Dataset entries
------
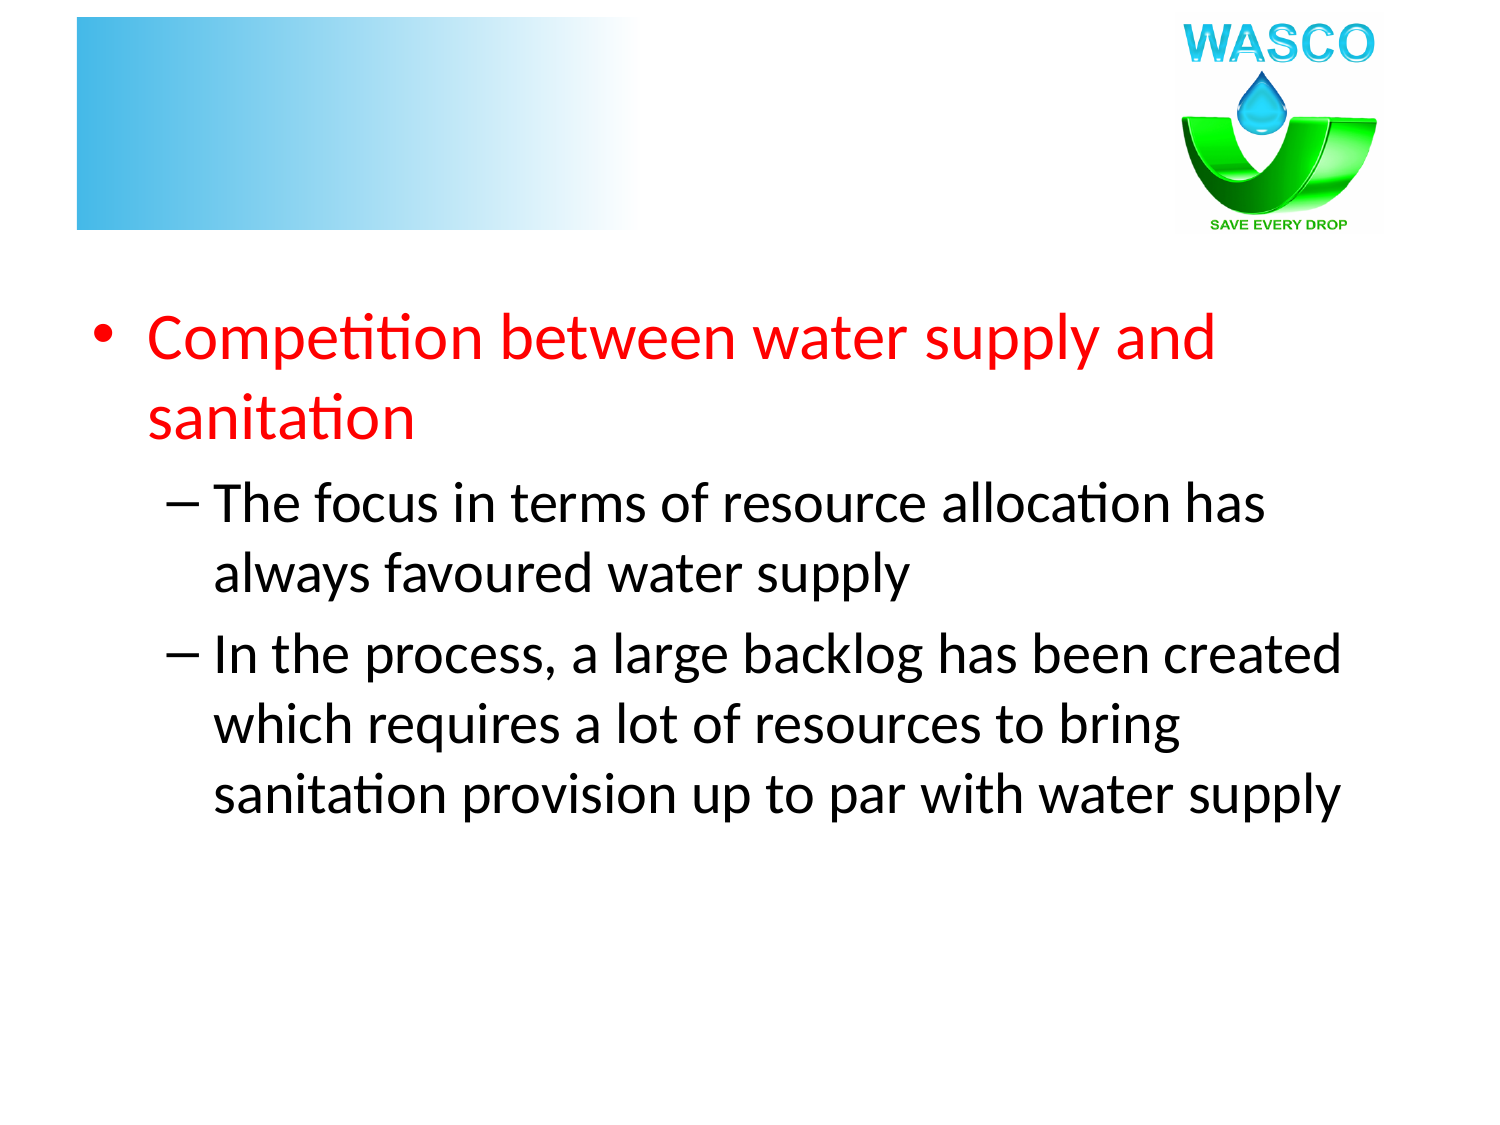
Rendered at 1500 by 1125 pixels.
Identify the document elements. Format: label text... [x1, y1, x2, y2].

text_box [76, 17, 640, 230]
picture [1174, 12, 1384, 234]
list Competition between water supply and sanitation The focus in terms of resource allocation has always favoured water supply In the process, a large backlog has been created which requires a lot of resources to bring sanitation provision up to par with water supply [76, 284, 1427, 1028]
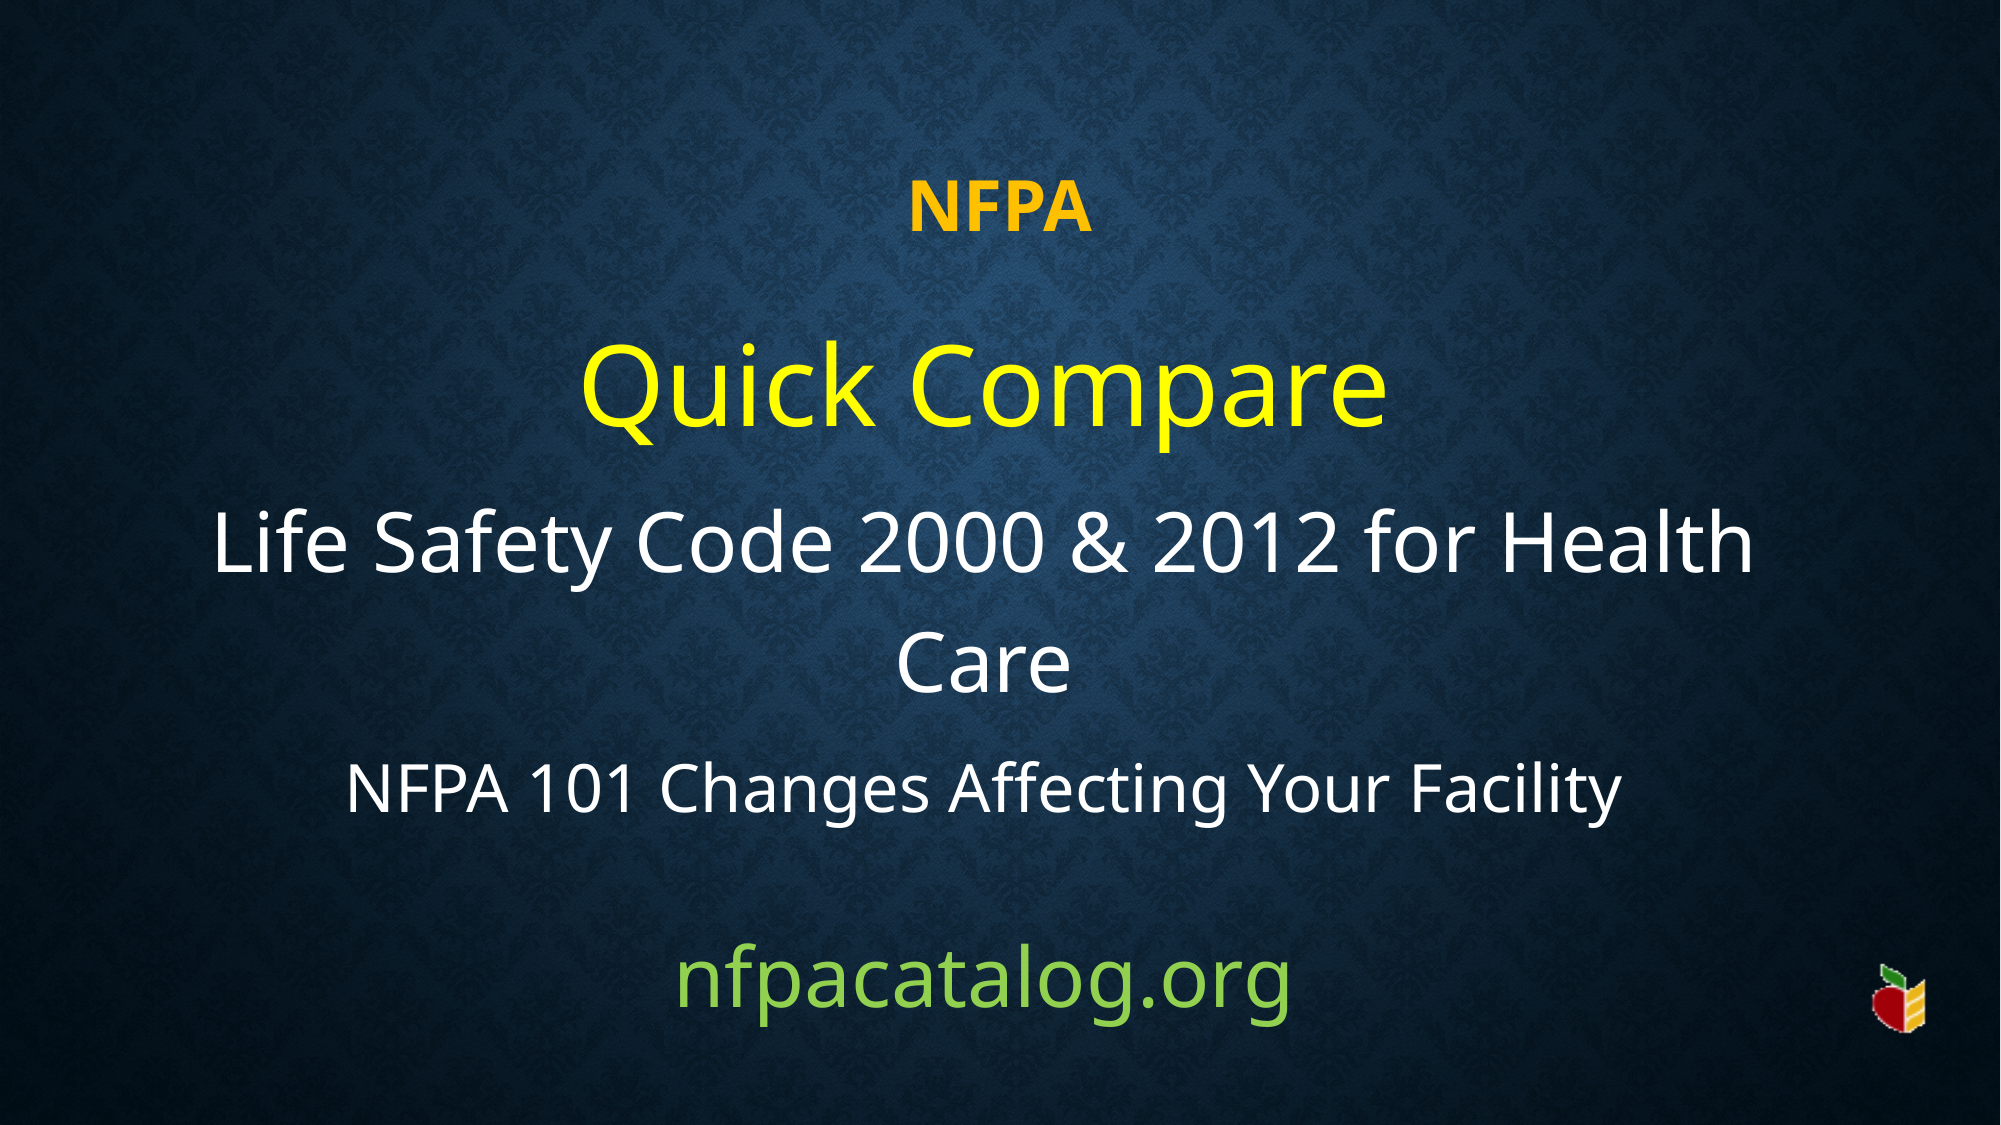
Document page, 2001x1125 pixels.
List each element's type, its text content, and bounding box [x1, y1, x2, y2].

picture [1870, 961, 1929, 1037]
title NFPA [149, 99, 1849, 279]
list Quick Compare Life Safety Code 2000 & 2012 for Health Care NFPA 101 Changes Affecting Your Facility nfpacatalog.org [107, 279, 1862, 1000]
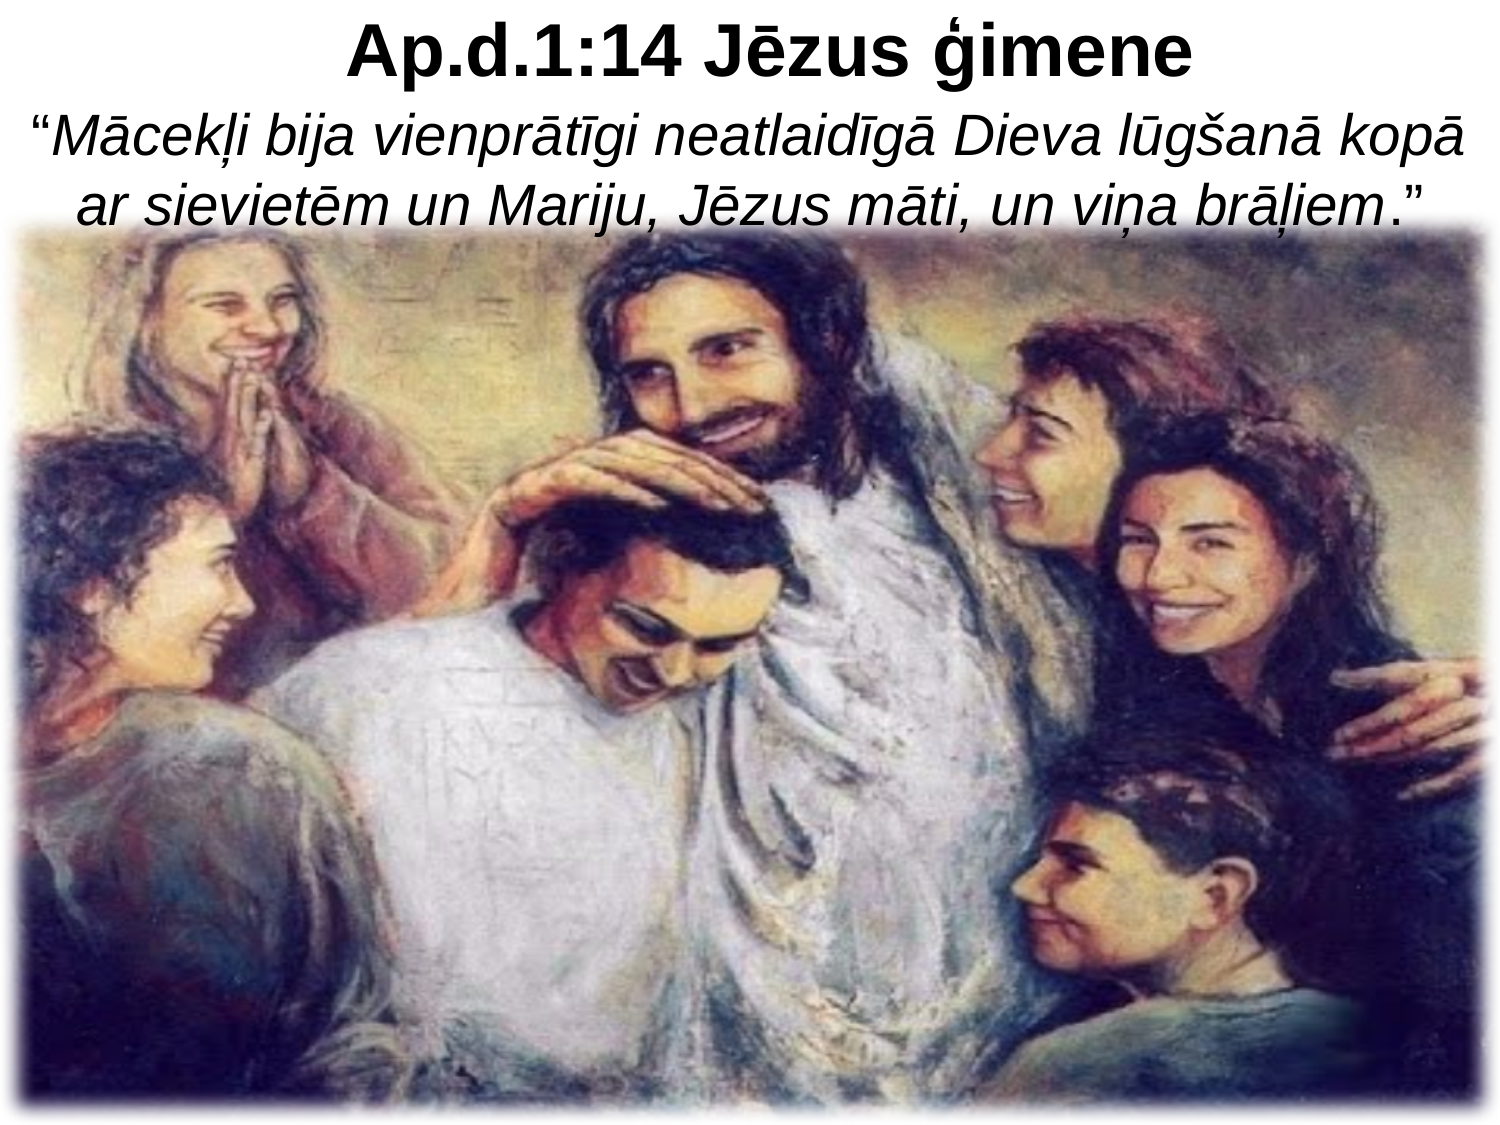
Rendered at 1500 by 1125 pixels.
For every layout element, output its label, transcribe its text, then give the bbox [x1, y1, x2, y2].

picture [0, 211, 1500, 1125]
text_box “Mācekļi bija vienprātīgi neatlaidīgā Dieva lūgšanā kopā ar sievietēm un Mariju, Jēzus māti, un viņa brāļiem.” [0, 89, 1500, 211]
title Ap.d.1:14 Jēzus ģimene [40, 0, 1500, 89]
------
- **Activity**:
Repeat all of the records verbatim, leaving out the pictures.

- **Response area**:
Rendered at 1500 by 1125 pixels.
Identify the document elements. Format: label text... [x1, y1, x2, y2].

text_box [76, 17, 640, 230]
picture [1174, 12, 1384, 234]
list Competition between water supply and sanitation The focus in terms of resource allocation has always favoured water supply In the process, a large backlog has been created which requires a lot of resources to bring sanitation provision up to par with water supply [76, 284, 1427, 1028]
Document page, 2001x1125 pixels.
List each element's type, its text content, and bounding box [x1, y1, x2, y2].

picture [1870, 961, 1929, 1037]
title NFPA [149, 99, 1849, 279]
list Quick Compare Life Safety Code 2000 & 2012 for Health Care NFPA 101 Changes Affecting Your Facility nfpacatalog.org [107, 279, 1862, 1000]
Rendered at 1500 by 1125 pixels.
For every layout element, output its label, transcribe its text, then give the bbox [x1, y1, x2, y2].

picture [0, 211, 1500, 1125]
text_box “Mācekļi bija vienprātīgi neatlaidīgā Dieva lūgšanā kopā ar sievietēm un Mariju, Jēzus māti, un viņa brāļiem.” [0, 89, 1500, 211]
title Ap.d.1:14 Jēzus ģimene [40, 0, 1500, 89]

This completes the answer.